Oh! Archery is the pill to swallow. I didn't remember that one, but that is probably crucial (and the reason so many Mansa Musas populate the HOF around that difficulty).

What I meant by the gold start was that I planted on the plains/hill/gold. Incidentally, there was another gold/plains/hill in the first pop to add to a remarkably advantageous BFC. I didn't have any food resources in the immediate area, but I capitalized my flood plains with Agr as a starting tech for China.

I'm not at my laptop which I used to play this game, but when I do, I'll try to post my start screenie to field if I made the best decision or if maybe I just had too much handed to me by the RNG gods.

Incidentally, I think the military analysis is very helpful to understanding. I figured obsolescence would be different and expected that, but I didn't know the relative builds are lower, too. What I did notice on both epic and marathon is that shielding workers from getting killed and still layering on infrastructure while at war is harder. No more "build the road and then get covered by friendly units" because two and three turn roads have become 6 and 8. Also, 1 turn pillaging for 30 turns to improve scars ALOT more. Particularly when it is the marble I am using to build wonders.

I didn't know that game speeds other than quick and normal were preferences of anyone, and I admit that 80% of my games are normal with the remaining mostly filled up with quick. I get what you mean about the military decisions being more... urgent. The AI definitely seems more intent on military build-up at normal speed and I'm not sure if they get free unit upgrades at noble, but that deterrence to obsolescence (I don't have to pay to upgrade or waste turns building new military) is definitely the biggest felt advantage in a marathon game. Everything else may just seem like a stretched out civ game, but the AI not being able to breathe down your neck with the threat of an unanswerable DoW is definitely a reason that I might switch to Marathon for my weekend play run.

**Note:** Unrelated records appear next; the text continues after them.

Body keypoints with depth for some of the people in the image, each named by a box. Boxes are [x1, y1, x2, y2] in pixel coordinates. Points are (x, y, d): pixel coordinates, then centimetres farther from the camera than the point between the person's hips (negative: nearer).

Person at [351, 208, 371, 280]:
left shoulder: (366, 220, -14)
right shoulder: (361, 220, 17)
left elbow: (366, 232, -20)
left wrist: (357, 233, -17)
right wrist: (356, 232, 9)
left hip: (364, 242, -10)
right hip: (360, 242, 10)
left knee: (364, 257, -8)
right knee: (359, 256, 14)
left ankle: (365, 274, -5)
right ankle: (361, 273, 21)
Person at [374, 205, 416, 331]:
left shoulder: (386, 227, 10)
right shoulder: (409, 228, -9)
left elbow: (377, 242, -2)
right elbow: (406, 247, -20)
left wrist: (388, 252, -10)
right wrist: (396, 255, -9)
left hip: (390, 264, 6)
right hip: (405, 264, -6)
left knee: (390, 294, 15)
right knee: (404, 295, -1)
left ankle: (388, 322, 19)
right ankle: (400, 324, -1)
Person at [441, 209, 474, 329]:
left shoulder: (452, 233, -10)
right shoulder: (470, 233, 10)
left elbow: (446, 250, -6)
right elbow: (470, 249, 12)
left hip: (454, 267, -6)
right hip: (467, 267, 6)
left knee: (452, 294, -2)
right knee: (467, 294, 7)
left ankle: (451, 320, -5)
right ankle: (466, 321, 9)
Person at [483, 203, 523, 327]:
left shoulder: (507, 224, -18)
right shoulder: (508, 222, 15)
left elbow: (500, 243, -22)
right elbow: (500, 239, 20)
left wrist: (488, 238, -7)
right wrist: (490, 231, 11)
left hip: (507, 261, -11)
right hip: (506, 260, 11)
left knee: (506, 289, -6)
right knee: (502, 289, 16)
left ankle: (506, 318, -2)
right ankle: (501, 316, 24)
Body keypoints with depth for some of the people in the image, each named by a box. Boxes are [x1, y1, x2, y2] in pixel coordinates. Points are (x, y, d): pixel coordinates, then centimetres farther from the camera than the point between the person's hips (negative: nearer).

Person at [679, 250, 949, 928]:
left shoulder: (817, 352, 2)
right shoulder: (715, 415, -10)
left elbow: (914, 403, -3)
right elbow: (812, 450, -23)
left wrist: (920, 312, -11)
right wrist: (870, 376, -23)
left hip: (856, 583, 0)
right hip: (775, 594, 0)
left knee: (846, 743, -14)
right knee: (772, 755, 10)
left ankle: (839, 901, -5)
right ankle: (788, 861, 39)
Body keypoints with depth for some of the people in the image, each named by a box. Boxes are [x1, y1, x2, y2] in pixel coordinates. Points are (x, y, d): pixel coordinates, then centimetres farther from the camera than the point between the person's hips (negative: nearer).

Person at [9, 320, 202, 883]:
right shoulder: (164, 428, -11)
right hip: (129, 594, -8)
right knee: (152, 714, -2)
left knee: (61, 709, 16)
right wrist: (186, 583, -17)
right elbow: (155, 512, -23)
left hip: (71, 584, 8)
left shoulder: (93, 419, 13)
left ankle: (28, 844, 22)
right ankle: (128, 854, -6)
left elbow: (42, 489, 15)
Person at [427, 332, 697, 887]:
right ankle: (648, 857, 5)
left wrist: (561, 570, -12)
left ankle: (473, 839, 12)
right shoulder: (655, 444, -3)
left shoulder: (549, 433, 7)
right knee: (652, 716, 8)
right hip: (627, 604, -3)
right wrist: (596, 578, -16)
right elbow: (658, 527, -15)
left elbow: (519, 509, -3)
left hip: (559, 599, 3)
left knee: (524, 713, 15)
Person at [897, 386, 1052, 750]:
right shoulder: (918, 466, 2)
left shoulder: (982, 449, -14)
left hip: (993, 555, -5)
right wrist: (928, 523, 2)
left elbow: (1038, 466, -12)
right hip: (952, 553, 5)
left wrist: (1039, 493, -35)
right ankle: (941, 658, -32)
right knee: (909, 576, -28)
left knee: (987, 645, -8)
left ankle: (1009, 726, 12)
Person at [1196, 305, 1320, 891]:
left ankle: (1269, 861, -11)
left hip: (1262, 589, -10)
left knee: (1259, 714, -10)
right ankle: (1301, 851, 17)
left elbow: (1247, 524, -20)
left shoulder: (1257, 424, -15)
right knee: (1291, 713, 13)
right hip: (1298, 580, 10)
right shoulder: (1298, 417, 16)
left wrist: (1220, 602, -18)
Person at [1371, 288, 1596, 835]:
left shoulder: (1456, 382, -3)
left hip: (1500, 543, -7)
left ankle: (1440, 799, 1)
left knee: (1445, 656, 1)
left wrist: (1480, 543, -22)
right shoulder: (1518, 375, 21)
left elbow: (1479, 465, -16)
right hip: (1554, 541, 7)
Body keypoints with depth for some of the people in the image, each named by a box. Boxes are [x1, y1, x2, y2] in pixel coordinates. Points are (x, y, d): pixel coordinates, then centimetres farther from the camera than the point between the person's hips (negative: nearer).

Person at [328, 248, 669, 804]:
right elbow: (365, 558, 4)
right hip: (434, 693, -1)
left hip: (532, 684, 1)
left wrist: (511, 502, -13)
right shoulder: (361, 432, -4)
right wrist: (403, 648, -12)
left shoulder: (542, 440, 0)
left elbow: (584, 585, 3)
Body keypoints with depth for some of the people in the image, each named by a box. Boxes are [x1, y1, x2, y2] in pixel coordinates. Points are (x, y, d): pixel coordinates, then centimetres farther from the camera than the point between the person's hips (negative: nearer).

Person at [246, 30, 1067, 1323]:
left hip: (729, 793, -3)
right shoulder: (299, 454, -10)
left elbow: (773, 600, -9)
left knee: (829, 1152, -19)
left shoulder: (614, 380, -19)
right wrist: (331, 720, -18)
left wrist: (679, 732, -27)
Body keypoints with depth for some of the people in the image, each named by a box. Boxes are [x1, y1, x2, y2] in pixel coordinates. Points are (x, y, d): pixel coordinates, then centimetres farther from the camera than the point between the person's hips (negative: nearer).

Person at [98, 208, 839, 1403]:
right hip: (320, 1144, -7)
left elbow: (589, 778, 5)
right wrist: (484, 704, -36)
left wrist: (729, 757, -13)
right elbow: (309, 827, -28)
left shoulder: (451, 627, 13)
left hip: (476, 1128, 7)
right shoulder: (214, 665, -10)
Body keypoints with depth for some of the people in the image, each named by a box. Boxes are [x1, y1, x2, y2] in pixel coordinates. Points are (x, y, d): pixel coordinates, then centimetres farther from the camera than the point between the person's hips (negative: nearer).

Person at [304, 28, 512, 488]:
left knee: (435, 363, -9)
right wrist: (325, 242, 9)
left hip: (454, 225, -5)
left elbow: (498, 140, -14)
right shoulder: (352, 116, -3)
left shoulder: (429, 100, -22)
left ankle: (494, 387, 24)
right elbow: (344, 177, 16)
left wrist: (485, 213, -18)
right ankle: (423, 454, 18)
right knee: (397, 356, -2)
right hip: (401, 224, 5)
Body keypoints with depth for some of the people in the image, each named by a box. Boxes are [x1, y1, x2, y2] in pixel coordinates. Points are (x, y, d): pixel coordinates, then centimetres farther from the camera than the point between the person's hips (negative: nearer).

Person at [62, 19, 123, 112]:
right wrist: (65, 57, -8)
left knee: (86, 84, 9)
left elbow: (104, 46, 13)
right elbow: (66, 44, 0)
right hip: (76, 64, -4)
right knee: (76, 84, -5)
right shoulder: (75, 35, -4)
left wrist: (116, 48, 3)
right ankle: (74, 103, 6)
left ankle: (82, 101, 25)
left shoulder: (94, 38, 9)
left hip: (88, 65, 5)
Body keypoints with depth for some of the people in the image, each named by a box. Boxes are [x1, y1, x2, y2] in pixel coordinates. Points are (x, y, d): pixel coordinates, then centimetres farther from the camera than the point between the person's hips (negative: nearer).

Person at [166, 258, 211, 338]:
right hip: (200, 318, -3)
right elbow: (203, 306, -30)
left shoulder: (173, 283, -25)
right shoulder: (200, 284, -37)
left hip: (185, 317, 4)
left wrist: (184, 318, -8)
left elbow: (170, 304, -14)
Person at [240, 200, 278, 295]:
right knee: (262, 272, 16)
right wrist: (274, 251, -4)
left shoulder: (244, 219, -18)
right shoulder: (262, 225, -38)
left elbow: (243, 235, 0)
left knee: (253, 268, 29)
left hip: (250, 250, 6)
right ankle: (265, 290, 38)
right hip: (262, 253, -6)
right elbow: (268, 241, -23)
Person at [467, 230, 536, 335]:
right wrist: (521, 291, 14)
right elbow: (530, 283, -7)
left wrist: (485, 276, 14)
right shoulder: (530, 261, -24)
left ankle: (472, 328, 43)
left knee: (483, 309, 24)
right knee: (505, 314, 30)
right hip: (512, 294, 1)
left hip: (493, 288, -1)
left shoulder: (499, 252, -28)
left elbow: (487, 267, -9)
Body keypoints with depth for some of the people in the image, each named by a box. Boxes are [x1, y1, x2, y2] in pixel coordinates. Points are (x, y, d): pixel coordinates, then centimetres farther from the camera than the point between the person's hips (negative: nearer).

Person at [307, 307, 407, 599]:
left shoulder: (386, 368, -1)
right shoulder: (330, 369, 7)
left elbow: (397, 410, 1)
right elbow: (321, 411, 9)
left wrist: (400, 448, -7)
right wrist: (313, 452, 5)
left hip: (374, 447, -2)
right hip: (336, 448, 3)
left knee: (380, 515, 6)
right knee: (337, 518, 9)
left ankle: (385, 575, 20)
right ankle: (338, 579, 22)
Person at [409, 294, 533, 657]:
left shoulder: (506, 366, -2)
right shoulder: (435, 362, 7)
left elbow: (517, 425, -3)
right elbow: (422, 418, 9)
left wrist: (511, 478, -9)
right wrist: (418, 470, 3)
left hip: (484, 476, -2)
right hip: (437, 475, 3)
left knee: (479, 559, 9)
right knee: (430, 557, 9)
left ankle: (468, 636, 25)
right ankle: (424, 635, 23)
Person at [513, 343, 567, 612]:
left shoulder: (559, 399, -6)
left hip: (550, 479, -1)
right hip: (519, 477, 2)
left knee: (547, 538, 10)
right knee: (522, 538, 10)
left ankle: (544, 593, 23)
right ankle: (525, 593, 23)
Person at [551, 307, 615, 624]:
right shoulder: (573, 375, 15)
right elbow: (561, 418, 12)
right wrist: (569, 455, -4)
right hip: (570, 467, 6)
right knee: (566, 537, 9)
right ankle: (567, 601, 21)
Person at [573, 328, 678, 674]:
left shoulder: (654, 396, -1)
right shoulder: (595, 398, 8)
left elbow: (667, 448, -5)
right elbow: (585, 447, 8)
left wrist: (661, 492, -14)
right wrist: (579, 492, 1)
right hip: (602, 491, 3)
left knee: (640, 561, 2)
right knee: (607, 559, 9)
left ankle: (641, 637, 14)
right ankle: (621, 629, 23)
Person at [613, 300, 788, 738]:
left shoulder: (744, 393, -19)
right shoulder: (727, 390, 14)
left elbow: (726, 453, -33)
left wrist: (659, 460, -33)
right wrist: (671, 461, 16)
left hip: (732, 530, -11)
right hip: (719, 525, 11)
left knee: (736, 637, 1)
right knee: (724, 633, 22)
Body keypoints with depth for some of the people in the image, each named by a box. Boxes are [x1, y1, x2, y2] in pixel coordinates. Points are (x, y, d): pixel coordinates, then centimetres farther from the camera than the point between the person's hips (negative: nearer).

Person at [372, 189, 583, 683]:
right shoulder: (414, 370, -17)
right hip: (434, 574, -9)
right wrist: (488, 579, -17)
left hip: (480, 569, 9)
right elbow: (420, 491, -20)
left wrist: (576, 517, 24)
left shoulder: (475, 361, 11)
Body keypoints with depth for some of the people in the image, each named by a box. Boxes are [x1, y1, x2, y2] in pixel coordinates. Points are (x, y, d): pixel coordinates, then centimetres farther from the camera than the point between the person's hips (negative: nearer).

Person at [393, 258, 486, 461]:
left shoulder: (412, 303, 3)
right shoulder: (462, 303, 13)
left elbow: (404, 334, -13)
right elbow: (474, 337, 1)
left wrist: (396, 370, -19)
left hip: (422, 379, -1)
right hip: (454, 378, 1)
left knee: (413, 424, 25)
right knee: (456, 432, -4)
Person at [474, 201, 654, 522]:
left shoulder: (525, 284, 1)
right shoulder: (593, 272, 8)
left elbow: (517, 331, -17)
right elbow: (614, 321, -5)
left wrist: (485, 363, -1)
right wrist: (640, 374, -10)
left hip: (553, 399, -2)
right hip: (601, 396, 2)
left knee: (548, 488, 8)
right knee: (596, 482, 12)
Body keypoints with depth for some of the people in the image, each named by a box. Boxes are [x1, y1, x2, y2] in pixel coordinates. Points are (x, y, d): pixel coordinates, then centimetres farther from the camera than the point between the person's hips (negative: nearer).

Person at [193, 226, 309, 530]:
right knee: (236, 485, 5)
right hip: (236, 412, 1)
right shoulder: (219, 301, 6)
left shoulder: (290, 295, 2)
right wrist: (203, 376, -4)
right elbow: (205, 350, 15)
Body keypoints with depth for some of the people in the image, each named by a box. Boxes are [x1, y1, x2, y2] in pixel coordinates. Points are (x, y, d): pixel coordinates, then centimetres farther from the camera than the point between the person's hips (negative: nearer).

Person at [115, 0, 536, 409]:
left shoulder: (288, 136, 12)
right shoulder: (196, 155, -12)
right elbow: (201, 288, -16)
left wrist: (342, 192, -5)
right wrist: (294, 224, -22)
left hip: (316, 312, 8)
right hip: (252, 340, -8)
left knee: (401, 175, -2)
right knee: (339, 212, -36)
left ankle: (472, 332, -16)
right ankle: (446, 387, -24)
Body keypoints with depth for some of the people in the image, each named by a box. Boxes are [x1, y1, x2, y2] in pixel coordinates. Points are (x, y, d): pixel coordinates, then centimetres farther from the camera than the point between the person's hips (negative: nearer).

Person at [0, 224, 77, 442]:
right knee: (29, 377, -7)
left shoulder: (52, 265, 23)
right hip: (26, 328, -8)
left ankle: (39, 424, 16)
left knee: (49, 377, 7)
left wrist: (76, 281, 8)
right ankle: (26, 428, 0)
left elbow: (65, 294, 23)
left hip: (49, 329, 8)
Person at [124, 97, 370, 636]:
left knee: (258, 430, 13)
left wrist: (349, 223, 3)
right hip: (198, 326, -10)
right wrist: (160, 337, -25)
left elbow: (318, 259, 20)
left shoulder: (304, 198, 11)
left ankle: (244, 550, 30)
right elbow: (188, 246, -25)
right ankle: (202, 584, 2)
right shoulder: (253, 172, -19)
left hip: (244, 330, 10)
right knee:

I think I am going to up the size before I up the difficulty. I think that the reduced diplomatic stresses and the map competition to spread religion is probably much easier in marathon because its a small map. Moving to Standard on my next Marathon game.
 
Settling on the gold typically wouldn't be as beneficial as settling near it and mining it - you lose out on a massive commerce bonus. If you had flood plains, you could farm 2 flood plains and work two gold hills at size 4 and still grow. If there's a food resource, even better, cottage those flood plains to keep growing and keep the commerce coming in.